Aim of the task: For the material that follows, return exactly the lines from the one with "19. The pharisees" through the one with "23. And Jesus", both ends included.

══ Given records

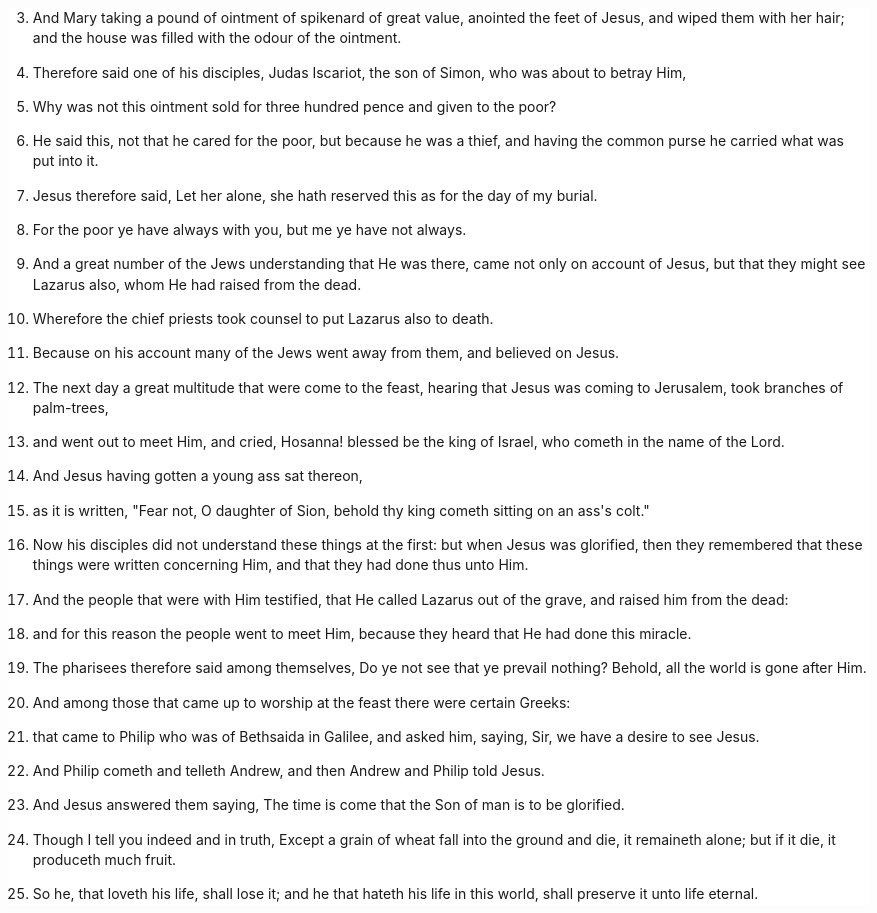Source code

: 3. And Mary taking a pound of ointment of spikenard of great value, anointed the feet of Jesus, and wiped them with her hair; and the house was filled with the odour of the ointment.

4. Therefore said one of his disciples, Judas Iscariot, the son of Simon, who was about to betray Him,

5. Why was not this ointment sold for three hundred pence and given to the poor?

6. He said this, not that he cared for the poor, but because he was a thief, and having the common purse he carried what was put into it.

7. Jesus therefore said, Let her alone, she hath reserved this as for the day of my burial.

8. For the poor ye have always with you, but me ye have not always.

9. And a great number of the Jews understanding that He was there, came not only on account of Jesus, but that they might see Lazarus also, whom He had raised from the dead.

10. Wherefore the chief priests took counsel to put Lazarus also to death.

11. Because on his account many of the Jews went away from them, and believed on Jesus.

12. The next day a great multitude that were come to the feast, hearing that Jesus was coming to Jerusalem, took branches of palm-trees,

13. and went out to meet Him, and cried, Hosanna! blessed be the king of Israel, who cometh in the name of the Lord.

14. And Jesus having gotten a young ass sat thereon,

15. as it is written, "Fear not, O daughter of Sion, behold thy king cometh sitting on an ass's colt."

16. Now his disciples did not understand these things at the first: but when Jesus was glorified, then they remembered that these things were written concerning Him, and that they had done thus unto Him.

17. And the people that were with Him testified, that He called Lazarus out of the grave, and raised him from the dead:

18. and for this reason the people went to meet Him, because they heard that He had done this miracle.

19. The pharisees therefore said among themselves, Do ye not see that ye prevail nothing? Behold, all the world is gone after Him.

20. And among those that came up to worship at the feast there were certain Greeks:

21. that came to Philip who was of Bethsaida in Galilee, and asked him, saying, Sir, we have a desire to see Jesus.

22. And Philip cometh and telleth Andrew, and then Andrew and Philip told Jesus.

23. And Jesus answered them saying, The time is come that the Son of man is to be glorified.

24. Though I tell you indeed and in truth, Except a grain of wheat fall into the ground and die, it remaineth alone; but if it die, it produceth much fruit.

25. So he, that loveth his life, shall lose it; and he that hateth his life in this world, shall preserve it unto life eternal.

════

Expected answer:
19. The pharisees therefore said among themselves, Do ye not see that ye prevail nothing? Behold, all the world is gone after Him.

20. And among those that came up to worship at the feast there were certain Greeks:

21. that came to Philip who was of Bethsaida in Galilee, and asked him, saying, Sir, we have a desire to see Jesus.

22. And Philip cometh and telleth Andrew, and then Andrew and Philip told Jesus.

23. And Jesus answered them saying, The time is come that the Son of man is to be glorified.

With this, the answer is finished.